To me this is what it comes down to, the question of "what is the lowest level thing?" As-is today it's not possible to create {Produces,Consumes}Flags in ISLE because the emit happens in the Rust FFI layer. With your suggestion I think it would effectively double-the FFI layer by having one "raw" function return a Gpr and another return an MInst, which is something I was trying to avoid.

Not quite; I'm imaging that the external Rust constructor for (e.g.) a variant of add returns only a ProducesFlags -- that's the fundamental thing -- and one could either use that in a with_flags or (via an automatic conversion) get a Gpr by pairing with a null ConsumesFlags. (call it something like (decl ignore_flags (ProducesFlags) Gpr) maybe?)

Some of this goes back to early ISLE design philosophy, but: my intent with the initial design was to hew as close to a "value semantics" view of the program operators and instructions as possible, because this is what enables reasoning about expression equivalence, makes verification possible, etc. From that point of view, it makes sense that some instruction that is a binary operator (i) takes two registers and (ii) returns a register, just like its CLIF cousins.

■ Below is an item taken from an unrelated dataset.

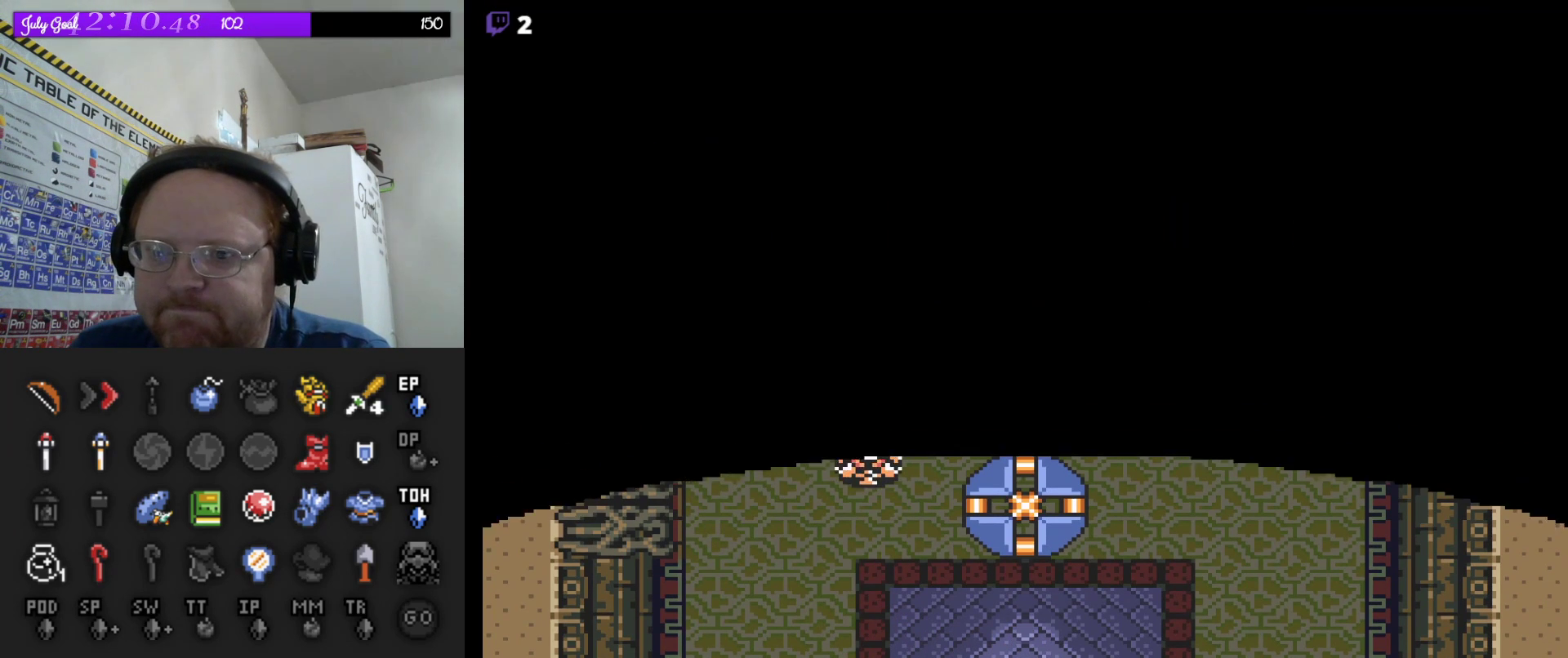
{"buttons": [], "events": [[250, "DPAD_DOWN", "up"]]}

The bit of lowering logic that bridges the gap is hiding the emit in the constructor and returning the value. The magic of data dependencies means that it is physically impossible to call the ctors in an order that is not a valid toposort of operations, so emitting-when-constructed is always valid.

We started carrying MInsts around instead when we invented the ProducesFlags/ConsumesFlags abstraction; that was the first time that we wanted to have some other way of controlling emission time, to ensure flags aren't clobbered. But we carefully wrapped the insts inside another enum and provided a combinator (with_flags) that itself hid the emission inside, so we were back to a world of value semantics with ensured ordering in the end.

This is part of the reason I'm not so sure that "return the MInst" is more fundamental: it's exposing more of the mechanism, certainly, but it's moving to a world where one has access to sharp tools that can be combined in the wrong way (emitting out of order), and where one has more pieces that one has to put together, more complex overall.

So if possible I'd prefer to bias us back toward implicit emission everywhere, and I do think it's possible here, as described above -- the fact that the instruction produces flags is fundamental, so that one is the one that we define; and an implicit converter can throw away the flags if we don't care. Thoughts?